Não voltei a vê-lo até 1984, porque a custódia era exclusiva do meu pai e ele não estava oficialmente morto, então a mãe não podia conseguir a custódia. Eles saíram do país com documentos falsos e não puderam voltar até que a democracia voltasse.

Eu sei disso, porque vi mais tarde que minha avó havia apresentado um hábeas corpus a favor do meu pai em fevereiro de 1977. Minha avó disse que a demora foi porque nesta época acreditava-se que não se deveria apresentar o hábeas corpus porque era mais arriscado para o desaparecido.

Para mim é muito difícil saber quando tomei consciência de que meu pai era um desaparecido. Lembro que, desde os sete até os dez ou onze anos, eu falava que meu pai morava na Costa Rica ou Bolívia, países onde o meu irmão esteve exilado com a mãe dele. Eu não podia aceitar que o meu pai estivesse preso e falava que estava no exterior morando com o meu irmão.

Lembro da primeira vez que contei para alguém que o meu pai era um desaparecido, foi no segundo ano do secundário, em 1983. Um colega tinha levado um jornal no qual estava publicada uma lista de pessoas desaparecidas. O jornal circulou entre todos e o primeiro que fiz, obviamente, foi procurar por meu pai e ele aparecia na lista.

Já não podia agüentar todos os anos de boca fechada. De qualquer maneira, neste momento, contei somente para a minha melhor amiga de então. Passaram-se vários anos até que eu pudesse dizer abertamente que meu pai era desaparecido, não sei, até meus 18, 19 anos.

Eu mudei muito depois que me uni à associação HIJOS, onde meu irmão começou a militar depois que voltou ao país. Entrei em 1996 ou 97 e me fez muito bem. Embora pareça mentira, tinha a sensação de ser a única pessoa que tinha sofrido o desaparecimento de um pai.

Mesmo que, racionalmente, eu soubesse que deveria haver muita gente na mesma situação que eu, n ão é o mesmo poder compartilhar as experiências com alguém que passou pelas mesmas coisas; cada um teve a sua vivência. Até o meu irmão, filho do mesmo pai desaparecido que eu, o viveu de maneira diferente: ele foi exilado, sua mãe era militante. Ele conta que tinha uns três ou quatro anos quando sua mãe lhe disse “seu pai está morto”.

No meu caso, pelo contrário, minha mãe não era militante e nunca me falou “seu pai está morto”. Eu tinha a esperança, quando a ditadura terminou e Raul Alfonsín assumiu o governo, de que os campos de concentração onde ainda houvesse gente viva fossem descobertos, por mais que me desse conta, racionalmente, de que não poderia ser. Acho que naquele momento, não somente eu que tinha 14 anos, mas muitos adultos tinham esta esperança, a sensação de que tinham que estar em algum lado. Acho que a cabeça se nega em aceitar determinadas atrocidades.

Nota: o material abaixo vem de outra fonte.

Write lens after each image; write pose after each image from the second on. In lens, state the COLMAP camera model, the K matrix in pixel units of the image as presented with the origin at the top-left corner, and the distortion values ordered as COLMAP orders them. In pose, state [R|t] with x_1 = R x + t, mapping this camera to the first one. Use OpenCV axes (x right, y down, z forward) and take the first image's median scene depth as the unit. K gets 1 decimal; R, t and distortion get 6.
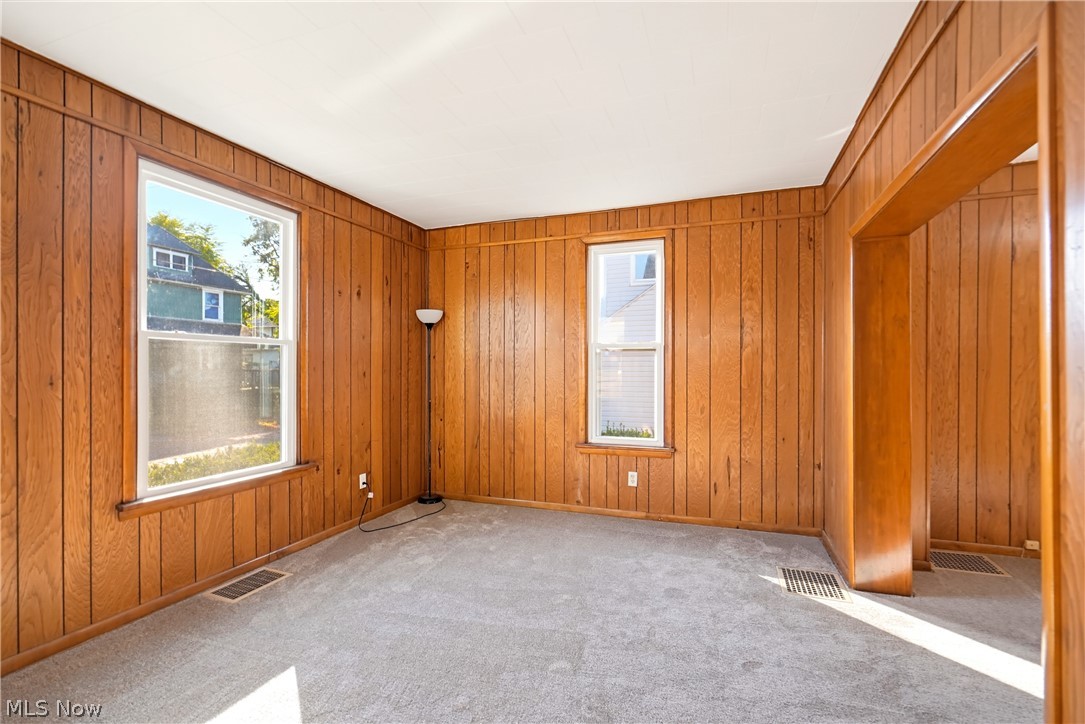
lens RADIAL K [[498.5, 0, 547.9], [0, 498.5, 371.4], [0, 0, 1]] dist [-0.014699, 0.002691]
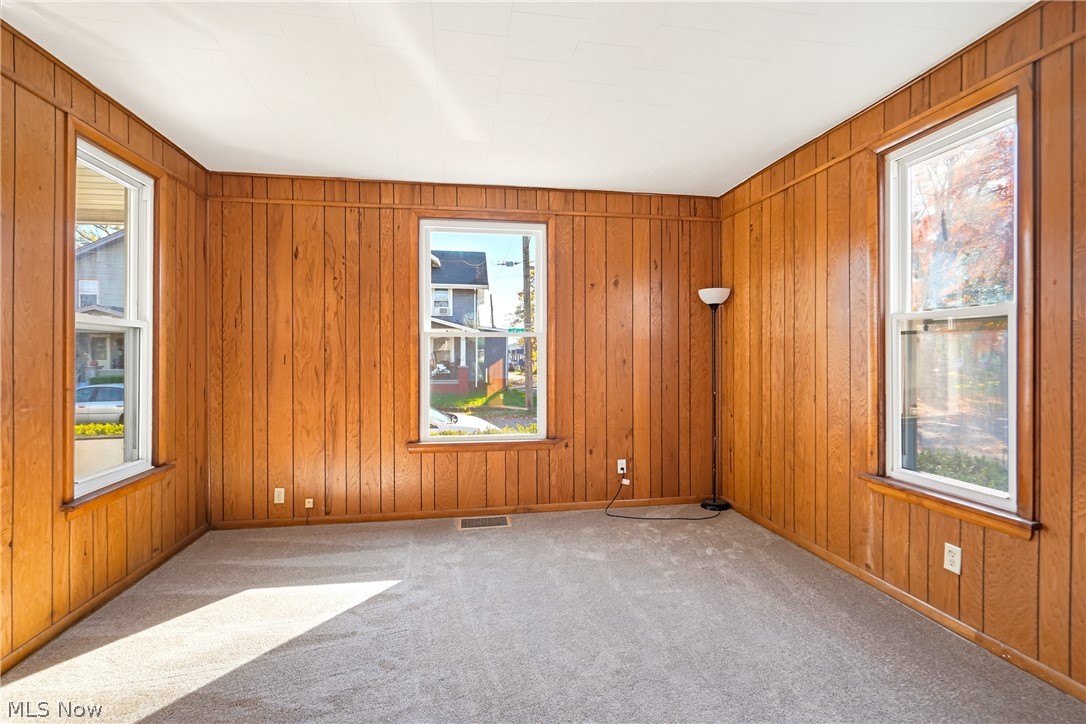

Quando o meu pai desapareceu e como eu era pequena, não podia pensar “está acontecendo tal coisa no país e é provável que já o mataram”. Somente com o tempo foi que pude pensar que ele não voltaria mais.

E do “não voltaria mais” até o “está morto” também existe uma distância...

Não sei dizer quando comecei a sentir que o meu pai estava morto. Porque o meu pai está morto, assassinaram o meu pai, ele não teve um ataque cardíaco atravessando a rua. Não é que minha mãe se engravidou e quando nasci meu pai foi comprar cigarro e nunca mais voltou. Isto não é um desaparecido. Estamos na Argentina: um desaparecido é um desaparecido político.